Y Combinator-backed Augmented Reality company, Meta, whose CTO Karri Pulli (former Nvidia researcher) presented Spatial OS and Meta’s AR design guidelines briefly during GTC, Meta’s CEO, Meron Gribetz on the 3rd day of GTC presented an AR demonstration at Stanford’s Center for Image Systems Engineering (SCIEN) Augmented Reality Workshop. .
Meta’s design is grounded in neuroscience. Referencing Dwight J. Kravitz’s seminal work in 2011, Gribetz notes how humans have for the last 50 years of computing only been engaging in one of these two visual systems (dorsal pathway as opposed to ventral pathway). Traditional non-intuitive flat user 2D interfaces have trapped our thoughts and interactions into the confines of the screen (mobile, desktop etc.) and does not optimize the use of the ventral pathway which understands objects in relation to spatial relationships, what augmented reality has the potential to do. He explained how humans only exercise particular areas of the brain when interacting with some of the limited Graphical User Interfaces (GUIs) we have created (like command line).
“The part of the brain that is parsing symbolic information and language, these are areas that represent fairly small volume of the brain, and we were utilizing them alone. As we latch on to multiple cortical modules, as you interact more and more with the mind, you approach this asymptote with zero learning curve, the computing paradigm will be like ‘pinch to zoom’ across whole operating system.”
Gribetz gave a short demonstration of Glassbrain, an interactive 3D object of the brain and explained how Professor Adam Gazzaley UCSF lab representing the white matter tracts. He used an EEG scan of the EEG cap of Grateful Dead drummer as he played a drum solo. They overlayed color on DTI (Diffusion Tensor Imaging) to create it. This was at Stanford’s AR Workshop on day 3 of GTC). See YouTube video below.
He referenced Leonard Fogassi who discovered F4 in the brain, which creates depth maps of objects that you are touching and where your hand is near the vicinity of the object.

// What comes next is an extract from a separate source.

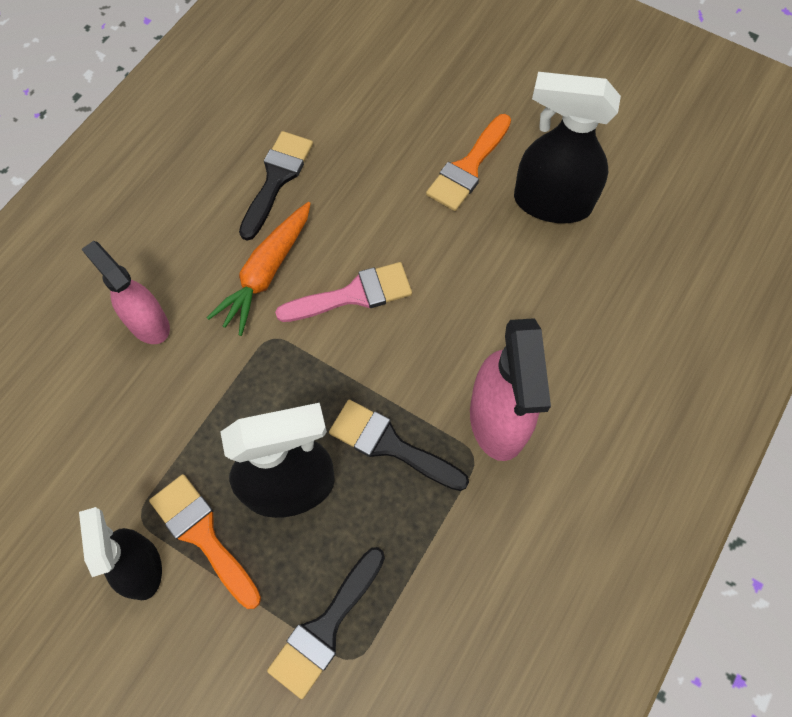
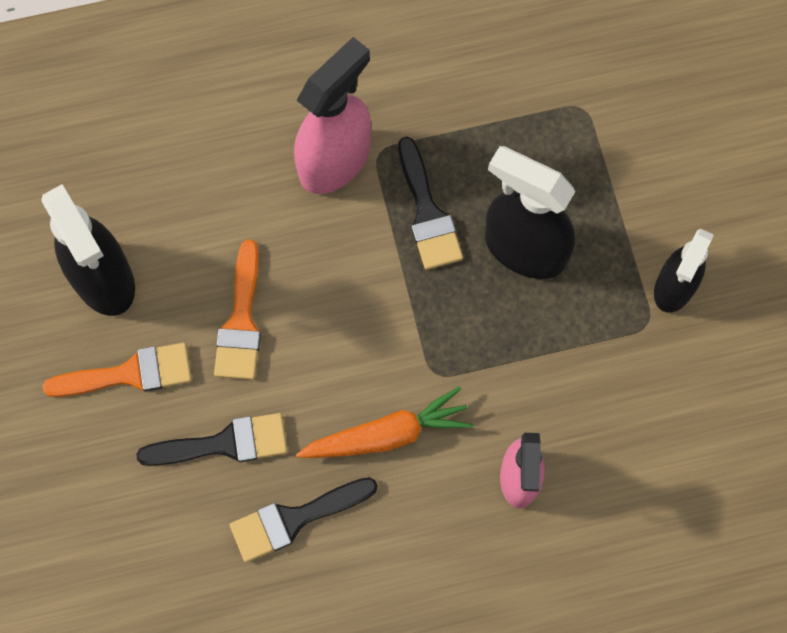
camera: 135 degrees left, 5 degrees up
(203, 535) = (614, 271): orange brush -> orange brush (241, 321)
(325, 627) = (583, 141): black brush -> black brush (224, 443)
(354, 295) = (338, 350): pink brush -> none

“As I move my hand around this brain, I am creating an internal 3D model inside of my mind’s eye of this object. If any part of peripheral nervous system, the palm has the highest condensation of of neurons. We have highest degree of freedom and accuracy of control if we touch holograms directly. We understand objects more deeply why we do so. This is why we advocate not using controller or mouse which separates two x y planes from each other and just separates you further from this fine tune many degree of freedom control. “
As Glassbrain and Virtual Radiology’s high resolution, colorful, and interactive GUIs are only the beginning proof of concept that demonstrate how we can begin to rethink how medical researchers can interact with their user interface beyond plain, black and white, flat design, or drab reports to get our mind flowing.
Ending notes
The fields of medical imaging and machine learning have come a long way since the explosion of AI in recent years, and still struggle with various challenges, many of which are non-technical and have more to do with data collection and data quality. The fusion between using AI on current 2D interfaces (dominant in most of the discussion here outside of VR and AR) with the creation more open source software (tools), open data, as well as intuitive user interfaces (VR and AR), medical research can advance with AI. Virtual Radiology in VR and Meta in AR is only a few examples of how viewing medical imaging (even without a ton of AI) is changing the user interface to create new paradigms of analysis. I’m excited to see what new intersections between these emerging disciplines can do to further advance research in medical technology.